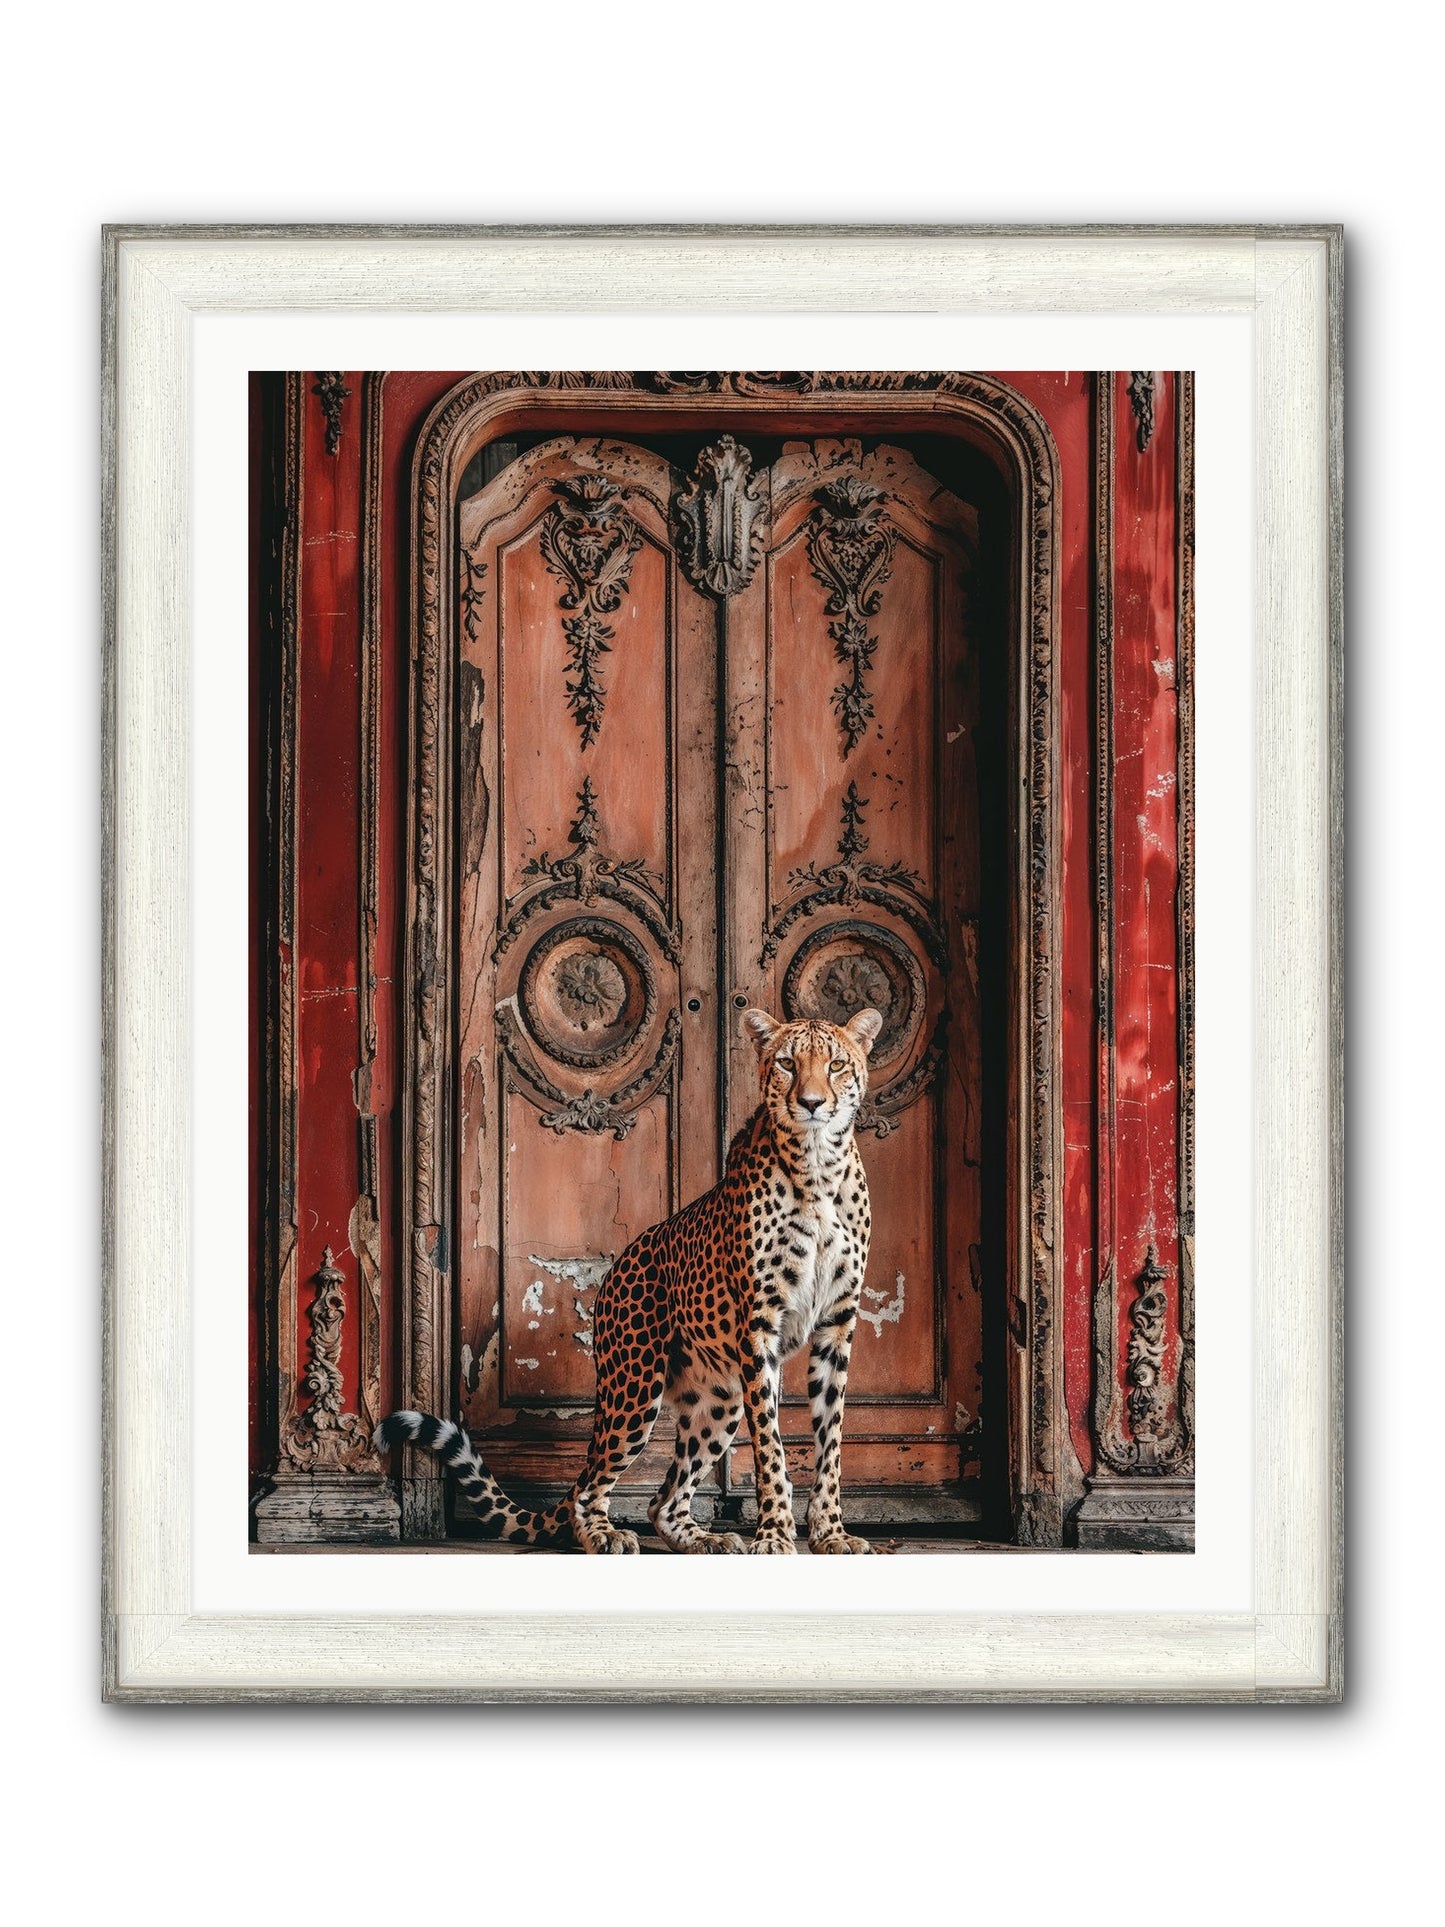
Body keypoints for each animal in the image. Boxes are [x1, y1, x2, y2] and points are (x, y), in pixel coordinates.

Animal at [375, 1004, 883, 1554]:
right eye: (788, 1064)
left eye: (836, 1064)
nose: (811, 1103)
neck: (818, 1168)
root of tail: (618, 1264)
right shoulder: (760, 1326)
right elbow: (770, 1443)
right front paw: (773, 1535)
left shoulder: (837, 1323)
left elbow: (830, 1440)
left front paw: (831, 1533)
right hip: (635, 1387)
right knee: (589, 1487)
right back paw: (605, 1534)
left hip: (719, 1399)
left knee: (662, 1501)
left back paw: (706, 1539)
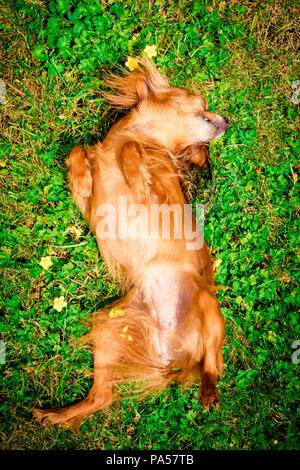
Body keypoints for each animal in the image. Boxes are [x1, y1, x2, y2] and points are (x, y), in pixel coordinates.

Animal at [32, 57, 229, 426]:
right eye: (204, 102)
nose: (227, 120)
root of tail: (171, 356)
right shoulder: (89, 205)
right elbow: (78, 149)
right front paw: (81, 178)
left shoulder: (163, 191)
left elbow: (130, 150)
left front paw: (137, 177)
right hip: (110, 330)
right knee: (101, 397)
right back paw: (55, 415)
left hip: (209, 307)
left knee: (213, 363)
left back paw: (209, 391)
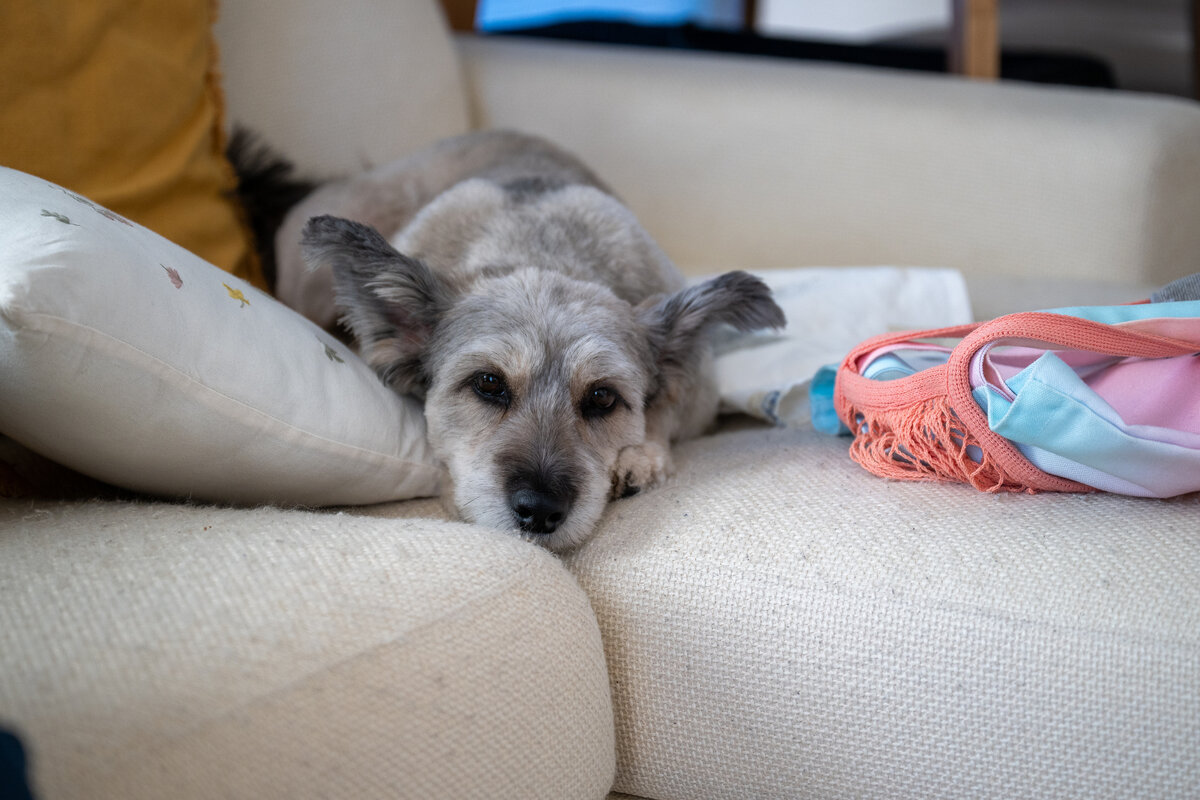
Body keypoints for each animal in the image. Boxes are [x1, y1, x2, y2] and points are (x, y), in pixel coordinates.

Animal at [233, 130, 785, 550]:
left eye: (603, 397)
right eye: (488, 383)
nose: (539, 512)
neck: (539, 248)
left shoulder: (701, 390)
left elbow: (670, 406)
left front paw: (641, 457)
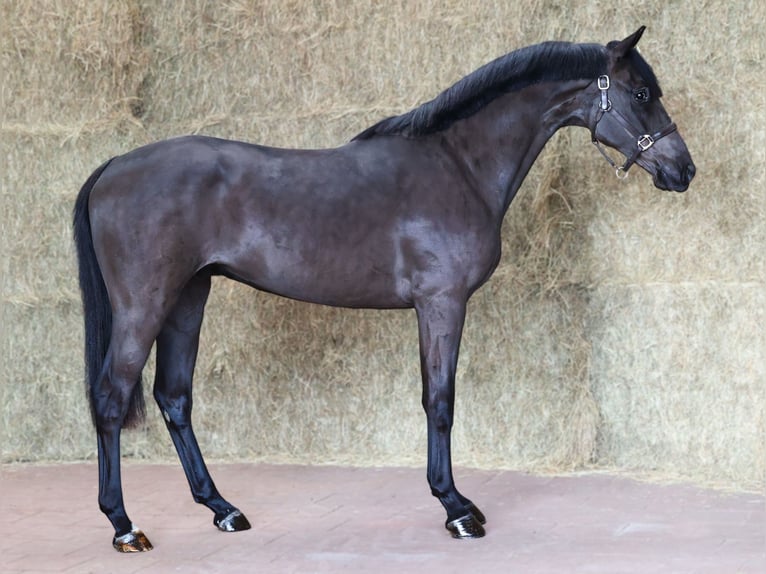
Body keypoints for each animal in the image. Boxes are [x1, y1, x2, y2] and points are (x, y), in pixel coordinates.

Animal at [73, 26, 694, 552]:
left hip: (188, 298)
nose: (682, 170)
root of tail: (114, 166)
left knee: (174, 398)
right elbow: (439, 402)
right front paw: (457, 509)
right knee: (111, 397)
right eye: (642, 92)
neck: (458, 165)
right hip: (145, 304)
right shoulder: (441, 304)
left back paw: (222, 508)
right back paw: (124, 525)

***

**EXERCISE:**
Nothing but the lines holding the word "front" should be returned from the listing above.

**EXPECTED ANSWER:**
right front paw: (773, 1535)
left front paw: (831, 1533)
right front paw: (81, 178)
left front paw: (137, 177)
left front paw: (641, 457)
right front paw: (457, 509)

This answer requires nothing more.